Dr. Lurie and Dr. Kabnick discussed the rapid evolution of venous procedures over the years, from the introduction of thermal ablation to the emergence of non-thermal technologies. They emphasized the importance of patient perspectives in shaping treatment options, highlighting the need for patient-friendly approaches in venous care.

Looking to the future, the discussion explored emerging trends in venous treatments, such as advancements in treating veins below the knee and the development of innovative technologies like non-thermal ablation. Dr. Lurie and Dr.

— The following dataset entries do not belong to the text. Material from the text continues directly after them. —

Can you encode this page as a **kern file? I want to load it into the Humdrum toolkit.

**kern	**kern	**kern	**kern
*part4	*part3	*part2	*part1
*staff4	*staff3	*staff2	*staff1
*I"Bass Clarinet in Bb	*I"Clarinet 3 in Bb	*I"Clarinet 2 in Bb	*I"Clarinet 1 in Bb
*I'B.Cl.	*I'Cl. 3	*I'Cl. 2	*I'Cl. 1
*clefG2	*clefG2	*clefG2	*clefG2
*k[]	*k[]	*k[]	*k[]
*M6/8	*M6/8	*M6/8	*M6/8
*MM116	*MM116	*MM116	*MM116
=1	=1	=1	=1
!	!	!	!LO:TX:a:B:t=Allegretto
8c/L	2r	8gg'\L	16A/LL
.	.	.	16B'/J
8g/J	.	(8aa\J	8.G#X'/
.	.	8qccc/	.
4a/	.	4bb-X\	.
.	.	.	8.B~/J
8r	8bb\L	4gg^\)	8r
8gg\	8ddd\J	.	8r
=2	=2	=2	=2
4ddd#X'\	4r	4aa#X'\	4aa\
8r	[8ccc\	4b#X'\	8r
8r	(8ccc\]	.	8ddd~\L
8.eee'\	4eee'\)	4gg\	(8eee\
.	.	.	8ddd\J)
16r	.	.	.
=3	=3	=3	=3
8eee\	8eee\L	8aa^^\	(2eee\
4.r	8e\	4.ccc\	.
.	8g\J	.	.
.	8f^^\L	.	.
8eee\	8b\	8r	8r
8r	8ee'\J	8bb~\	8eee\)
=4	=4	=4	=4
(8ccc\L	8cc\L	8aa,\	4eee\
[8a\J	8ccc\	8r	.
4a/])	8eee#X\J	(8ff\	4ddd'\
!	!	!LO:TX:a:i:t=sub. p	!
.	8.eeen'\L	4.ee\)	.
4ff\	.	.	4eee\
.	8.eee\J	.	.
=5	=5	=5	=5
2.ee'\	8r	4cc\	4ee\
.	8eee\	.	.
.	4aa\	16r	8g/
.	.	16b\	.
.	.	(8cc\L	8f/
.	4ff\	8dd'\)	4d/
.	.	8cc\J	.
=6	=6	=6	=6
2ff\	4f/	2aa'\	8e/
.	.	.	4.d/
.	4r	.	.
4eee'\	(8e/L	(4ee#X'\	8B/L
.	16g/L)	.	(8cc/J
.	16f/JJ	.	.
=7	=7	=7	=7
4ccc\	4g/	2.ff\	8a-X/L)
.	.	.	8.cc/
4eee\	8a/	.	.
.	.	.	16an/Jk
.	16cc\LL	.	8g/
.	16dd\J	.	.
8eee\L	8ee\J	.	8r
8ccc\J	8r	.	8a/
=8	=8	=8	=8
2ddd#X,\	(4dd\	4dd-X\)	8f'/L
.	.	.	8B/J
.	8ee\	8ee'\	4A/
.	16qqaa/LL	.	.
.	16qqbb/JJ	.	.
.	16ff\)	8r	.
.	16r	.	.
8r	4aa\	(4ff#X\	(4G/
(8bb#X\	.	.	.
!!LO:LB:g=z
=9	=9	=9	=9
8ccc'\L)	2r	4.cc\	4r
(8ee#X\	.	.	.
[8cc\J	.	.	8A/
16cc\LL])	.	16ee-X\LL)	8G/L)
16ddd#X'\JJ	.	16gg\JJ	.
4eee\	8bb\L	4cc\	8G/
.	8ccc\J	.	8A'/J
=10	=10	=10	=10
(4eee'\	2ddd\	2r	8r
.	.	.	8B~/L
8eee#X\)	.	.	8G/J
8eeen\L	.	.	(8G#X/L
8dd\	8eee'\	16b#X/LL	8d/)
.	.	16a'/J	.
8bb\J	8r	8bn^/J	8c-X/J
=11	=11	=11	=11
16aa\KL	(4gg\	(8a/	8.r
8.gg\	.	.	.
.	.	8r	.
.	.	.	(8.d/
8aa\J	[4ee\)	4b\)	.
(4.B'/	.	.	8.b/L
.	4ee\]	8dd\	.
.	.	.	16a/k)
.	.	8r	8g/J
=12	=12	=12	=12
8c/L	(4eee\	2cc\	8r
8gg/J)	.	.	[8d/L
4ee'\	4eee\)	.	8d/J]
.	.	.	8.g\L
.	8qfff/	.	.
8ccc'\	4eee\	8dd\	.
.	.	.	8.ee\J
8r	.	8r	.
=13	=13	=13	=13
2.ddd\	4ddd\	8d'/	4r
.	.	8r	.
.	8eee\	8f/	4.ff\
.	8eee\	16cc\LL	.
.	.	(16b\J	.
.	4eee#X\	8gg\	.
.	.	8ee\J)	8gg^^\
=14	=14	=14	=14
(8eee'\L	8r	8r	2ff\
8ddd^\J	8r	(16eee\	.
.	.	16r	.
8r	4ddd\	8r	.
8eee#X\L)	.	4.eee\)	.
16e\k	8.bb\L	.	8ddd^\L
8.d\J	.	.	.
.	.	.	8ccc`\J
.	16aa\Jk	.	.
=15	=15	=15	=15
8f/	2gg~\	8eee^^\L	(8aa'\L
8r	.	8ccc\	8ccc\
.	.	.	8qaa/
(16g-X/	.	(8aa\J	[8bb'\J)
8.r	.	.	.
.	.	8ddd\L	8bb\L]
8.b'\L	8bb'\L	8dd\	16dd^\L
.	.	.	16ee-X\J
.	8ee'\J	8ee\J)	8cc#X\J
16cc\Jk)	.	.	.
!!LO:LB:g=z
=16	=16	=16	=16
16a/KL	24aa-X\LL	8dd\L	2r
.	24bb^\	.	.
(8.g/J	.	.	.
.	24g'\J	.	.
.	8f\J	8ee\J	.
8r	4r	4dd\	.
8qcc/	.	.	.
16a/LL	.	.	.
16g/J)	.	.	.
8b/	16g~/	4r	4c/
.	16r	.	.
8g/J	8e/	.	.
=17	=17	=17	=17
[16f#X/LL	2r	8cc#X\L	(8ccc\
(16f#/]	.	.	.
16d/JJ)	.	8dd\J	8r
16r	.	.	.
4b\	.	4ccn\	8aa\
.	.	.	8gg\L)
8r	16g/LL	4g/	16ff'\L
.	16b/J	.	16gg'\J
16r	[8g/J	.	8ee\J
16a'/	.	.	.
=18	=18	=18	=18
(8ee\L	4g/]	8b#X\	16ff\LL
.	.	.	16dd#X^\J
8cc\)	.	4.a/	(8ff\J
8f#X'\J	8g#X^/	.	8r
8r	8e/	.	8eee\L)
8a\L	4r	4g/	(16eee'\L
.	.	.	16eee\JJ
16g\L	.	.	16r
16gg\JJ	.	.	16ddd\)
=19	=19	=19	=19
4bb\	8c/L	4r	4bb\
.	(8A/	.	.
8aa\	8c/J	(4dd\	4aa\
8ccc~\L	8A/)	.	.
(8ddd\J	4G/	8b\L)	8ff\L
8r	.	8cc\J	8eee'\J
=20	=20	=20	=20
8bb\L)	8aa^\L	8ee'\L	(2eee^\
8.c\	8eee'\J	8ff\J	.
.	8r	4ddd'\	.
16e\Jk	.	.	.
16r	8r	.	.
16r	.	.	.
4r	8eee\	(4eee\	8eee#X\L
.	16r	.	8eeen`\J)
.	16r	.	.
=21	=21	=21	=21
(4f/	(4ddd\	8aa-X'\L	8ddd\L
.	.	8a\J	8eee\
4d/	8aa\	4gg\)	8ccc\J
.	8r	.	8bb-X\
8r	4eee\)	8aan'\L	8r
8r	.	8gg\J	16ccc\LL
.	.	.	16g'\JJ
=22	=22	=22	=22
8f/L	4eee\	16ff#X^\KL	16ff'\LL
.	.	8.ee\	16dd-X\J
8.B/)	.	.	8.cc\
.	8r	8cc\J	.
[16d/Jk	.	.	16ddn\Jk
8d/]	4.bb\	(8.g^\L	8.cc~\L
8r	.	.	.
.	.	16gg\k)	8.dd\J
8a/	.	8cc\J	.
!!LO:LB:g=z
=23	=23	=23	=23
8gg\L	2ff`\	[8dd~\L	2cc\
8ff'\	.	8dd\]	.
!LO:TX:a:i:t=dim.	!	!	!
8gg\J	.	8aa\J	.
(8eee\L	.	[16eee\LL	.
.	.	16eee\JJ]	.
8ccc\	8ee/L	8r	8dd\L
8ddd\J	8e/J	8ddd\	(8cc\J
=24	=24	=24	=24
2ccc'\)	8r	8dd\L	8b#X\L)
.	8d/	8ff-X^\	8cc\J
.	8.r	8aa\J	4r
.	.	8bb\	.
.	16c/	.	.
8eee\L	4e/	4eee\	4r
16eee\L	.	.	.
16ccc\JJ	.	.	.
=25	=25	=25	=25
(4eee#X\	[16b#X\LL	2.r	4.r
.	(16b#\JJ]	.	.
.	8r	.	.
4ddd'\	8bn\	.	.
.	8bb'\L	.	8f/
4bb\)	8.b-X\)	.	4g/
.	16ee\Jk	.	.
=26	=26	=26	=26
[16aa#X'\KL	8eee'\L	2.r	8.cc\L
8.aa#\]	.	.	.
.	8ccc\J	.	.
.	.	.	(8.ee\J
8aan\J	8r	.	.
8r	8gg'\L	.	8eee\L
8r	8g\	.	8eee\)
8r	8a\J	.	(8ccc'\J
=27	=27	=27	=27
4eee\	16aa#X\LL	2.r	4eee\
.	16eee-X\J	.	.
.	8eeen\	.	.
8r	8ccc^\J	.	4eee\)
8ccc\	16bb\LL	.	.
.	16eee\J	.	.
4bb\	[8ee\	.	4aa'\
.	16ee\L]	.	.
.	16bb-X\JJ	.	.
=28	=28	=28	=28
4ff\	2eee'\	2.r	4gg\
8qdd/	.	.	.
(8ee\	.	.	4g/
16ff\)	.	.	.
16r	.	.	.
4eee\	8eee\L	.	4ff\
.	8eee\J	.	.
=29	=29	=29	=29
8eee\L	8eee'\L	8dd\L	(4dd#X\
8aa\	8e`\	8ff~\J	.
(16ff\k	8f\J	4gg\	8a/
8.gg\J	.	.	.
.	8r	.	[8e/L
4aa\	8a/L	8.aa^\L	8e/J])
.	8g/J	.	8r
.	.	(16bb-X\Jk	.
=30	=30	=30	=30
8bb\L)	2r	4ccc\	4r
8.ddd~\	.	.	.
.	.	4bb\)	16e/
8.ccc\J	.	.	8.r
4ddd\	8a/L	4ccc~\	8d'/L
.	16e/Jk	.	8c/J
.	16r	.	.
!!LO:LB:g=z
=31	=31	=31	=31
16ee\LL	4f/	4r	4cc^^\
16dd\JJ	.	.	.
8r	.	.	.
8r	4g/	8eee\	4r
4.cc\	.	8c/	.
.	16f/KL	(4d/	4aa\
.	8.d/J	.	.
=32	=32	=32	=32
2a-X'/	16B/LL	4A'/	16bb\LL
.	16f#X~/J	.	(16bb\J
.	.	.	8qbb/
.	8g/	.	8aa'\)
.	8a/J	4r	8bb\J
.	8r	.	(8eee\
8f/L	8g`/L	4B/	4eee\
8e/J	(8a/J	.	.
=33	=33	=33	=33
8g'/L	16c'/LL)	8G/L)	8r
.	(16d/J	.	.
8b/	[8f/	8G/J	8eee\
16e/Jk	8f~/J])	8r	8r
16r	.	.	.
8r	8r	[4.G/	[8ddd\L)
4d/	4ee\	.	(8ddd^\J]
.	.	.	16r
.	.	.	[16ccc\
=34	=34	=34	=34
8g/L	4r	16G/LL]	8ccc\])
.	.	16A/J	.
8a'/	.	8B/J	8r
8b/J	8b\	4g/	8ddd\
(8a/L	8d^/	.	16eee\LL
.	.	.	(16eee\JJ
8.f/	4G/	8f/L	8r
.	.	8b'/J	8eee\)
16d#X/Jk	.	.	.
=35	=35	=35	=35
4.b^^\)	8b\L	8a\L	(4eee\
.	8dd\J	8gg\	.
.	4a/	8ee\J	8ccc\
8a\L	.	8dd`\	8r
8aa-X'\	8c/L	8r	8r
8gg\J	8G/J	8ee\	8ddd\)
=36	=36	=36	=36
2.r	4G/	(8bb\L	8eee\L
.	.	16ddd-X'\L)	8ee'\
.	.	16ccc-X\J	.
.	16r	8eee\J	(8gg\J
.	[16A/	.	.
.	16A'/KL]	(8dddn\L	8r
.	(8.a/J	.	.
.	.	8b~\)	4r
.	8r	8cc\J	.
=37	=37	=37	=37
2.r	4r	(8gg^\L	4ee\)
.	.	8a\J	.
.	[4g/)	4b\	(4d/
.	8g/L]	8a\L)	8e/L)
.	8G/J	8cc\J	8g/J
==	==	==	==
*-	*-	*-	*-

Kabnick agreed that continued research and innovation are essential for addressing the evolving needs of patients with venous insufficiency.

In conclusion, the discussion highlighted the significant contributions of the EVOLVeS Study and the ongoing efforts of researchers and practitioners to improve venous care. By sharing insights and experiences, Dr. Lurie, Dr. Kabnick, and Dr. Hingorani provided valuable perspectives on the past, present, and future of venous procedures, shaping the landscape of vascular medicine for years to come.